Surgery and perioperative management All patients underwent reversed L-shaped or J-shaped laparotomy. Hepatectomy was performed using intraoperative ultrasound to confirm the tumor location and to contribute to a parenchyma-sparing approach. The liver parenchyma was transected using a Cavitron ultrasonic surgical aspirator (CUSA Excel; Integra Lifesciences Corp.) and occasionally using the clamp crushing technique. The Pringle maneuver, with up to 15 min occlusion and 5 min reperfusion, was applied selectively in cases with significant intraoperative bleeding. Combined vascular resection was performed when the portal vein or hepatic artery was macroscopically invaded and could not be detached from the tumor based on imaging or surgical exploration. Drains were commonly placed at the end of surgery. Patients were admitted to the intensive care unit for postoperative monitoring for at least overnight and transferred to the general ward the following day or later, once hemodynamic stability was confirmed.
Intraoperatively measurement of prehepatectomy PVP The PVP (cmH2O) was measured using a round ligament. After laparotomy, the round ligament was resected with a margin of length, and the lumen of the ligament was opened using a sonde to recanalize the blood flow in the umbilical vein. A 5-French feeding tube, the lumen of which was filled with water, was inserted into the lumen of the ligament. The tube with air bubbles removed was positioned vertically and set at the level of the main portal vein as the reference point. PVP was measured in the water column pressure using a ruler. Visual measurements of the PVP were reviewed by 2 or more faculty hepato-pancreato-biliary surgeons.
Definition of postoperative complications The severity of PLF grading was defined according to the ISGLS criteria based on abnormal bilirubin levels and prothrombin time-international normalized ratio (PT-INR) (according to the normal limits of the local laboratory) on postoperative day 5 or later. PLF was further rated as grade A (impaired liver function), grade B (deviation from the expected postoperative course, no need for invasive support), or grade C (multiple organ failure requiring invasive support) [4, 5]. Postoperative complications were classified according to the Clavien-Dindo classification system [22]. Mortality was defined as death within 90 days after surgery.

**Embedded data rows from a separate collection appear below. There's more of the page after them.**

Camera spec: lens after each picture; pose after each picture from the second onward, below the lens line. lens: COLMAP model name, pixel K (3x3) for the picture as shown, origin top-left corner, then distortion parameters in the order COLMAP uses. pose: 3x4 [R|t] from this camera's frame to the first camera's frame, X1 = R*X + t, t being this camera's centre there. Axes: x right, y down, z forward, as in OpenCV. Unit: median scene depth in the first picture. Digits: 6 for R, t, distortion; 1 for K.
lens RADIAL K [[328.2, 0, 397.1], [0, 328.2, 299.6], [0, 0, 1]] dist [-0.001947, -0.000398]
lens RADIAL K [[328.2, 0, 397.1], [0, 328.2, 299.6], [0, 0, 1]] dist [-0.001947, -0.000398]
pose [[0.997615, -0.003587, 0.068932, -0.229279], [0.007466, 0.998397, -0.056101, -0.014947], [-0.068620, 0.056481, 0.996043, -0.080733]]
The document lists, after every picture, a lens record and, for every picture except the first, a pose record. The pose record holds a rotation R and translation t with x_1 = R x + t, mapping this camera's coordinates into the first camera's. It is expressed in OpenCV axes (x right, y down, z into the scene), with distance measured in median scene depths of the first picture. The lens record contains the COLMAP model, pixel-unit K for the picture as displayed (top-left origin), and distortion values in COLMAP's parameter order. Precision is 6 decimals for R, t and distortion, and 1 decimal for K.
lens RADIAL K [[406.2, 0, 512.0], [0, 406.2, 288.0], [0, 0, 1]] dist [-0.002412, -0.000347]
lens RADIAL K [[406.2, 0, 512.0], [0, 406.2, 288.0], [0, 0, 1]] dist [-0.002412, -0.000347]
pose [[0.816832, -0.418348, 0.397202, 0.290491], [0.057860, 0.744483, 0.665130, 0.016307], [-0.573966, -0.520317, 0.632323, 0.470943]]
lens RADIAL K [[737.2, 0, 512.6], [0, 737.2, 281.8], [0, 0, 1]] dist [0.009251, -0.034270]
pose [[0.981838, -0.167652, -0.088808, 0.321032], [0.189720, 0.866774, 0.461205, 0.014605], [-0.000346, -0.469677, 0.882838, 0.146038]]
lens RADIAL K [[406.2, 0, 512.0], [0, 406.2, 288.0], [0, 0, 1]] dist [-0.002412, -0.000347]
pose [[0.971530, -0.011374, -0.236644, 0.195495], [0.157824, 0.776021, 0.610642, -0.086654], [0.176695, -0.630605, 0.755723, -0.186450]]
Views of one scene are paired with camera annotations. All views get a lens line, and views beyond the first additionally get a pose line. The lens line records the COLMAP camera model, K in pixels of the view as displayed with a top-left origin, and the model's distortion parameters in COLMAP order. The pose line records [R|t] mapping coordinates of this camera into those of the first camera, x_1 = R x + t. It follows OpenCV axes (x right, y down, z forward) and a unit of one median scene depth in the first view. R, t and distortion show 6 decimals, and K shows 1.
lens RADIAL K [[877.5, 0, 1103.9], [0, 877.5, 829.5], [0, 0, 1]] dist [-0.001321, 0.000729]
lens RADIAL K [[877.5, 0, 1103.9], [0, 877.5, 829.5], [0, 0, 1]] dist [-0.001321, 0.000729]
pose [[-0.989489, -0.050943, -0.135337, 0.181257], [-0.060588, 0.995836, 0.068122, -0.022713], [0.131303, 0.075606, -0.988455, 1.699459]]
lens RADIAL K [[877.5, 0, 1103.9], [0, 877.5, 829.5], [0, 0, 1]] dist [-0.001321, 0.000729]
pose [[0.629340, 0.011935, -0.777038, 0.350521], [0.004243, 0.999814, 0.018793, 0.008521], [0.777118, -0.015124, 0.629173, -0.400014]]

Statistical analyses Categorical variables were compared using either the Wilcoxon rank-sum test, χ2 test, or Fisher`s exact test, as appropriate. Continuous variables are expressed as the median (interquartile range) and compared using the Mann-Whitney U-test. Correlations between continuous variables were assessed using regression analysis. Multivariate analyses were performed using a logistic regression model. Factors that showed statistical significance in the univariate analyses (P < 0.05) were included in the multivariate model. Continuous variables with predictive power for grade B/C PLF were evaluated using a receiver operating characteristic (ROC) curve analysis, and the area under the ROC curve (AUROC). P values of < 0.05 were considered to indicate statistical significance. All statistical analyses were performed using the JMP® Pro 16.0.0 software program (SAS Institute Inc., Cary, NC, USA).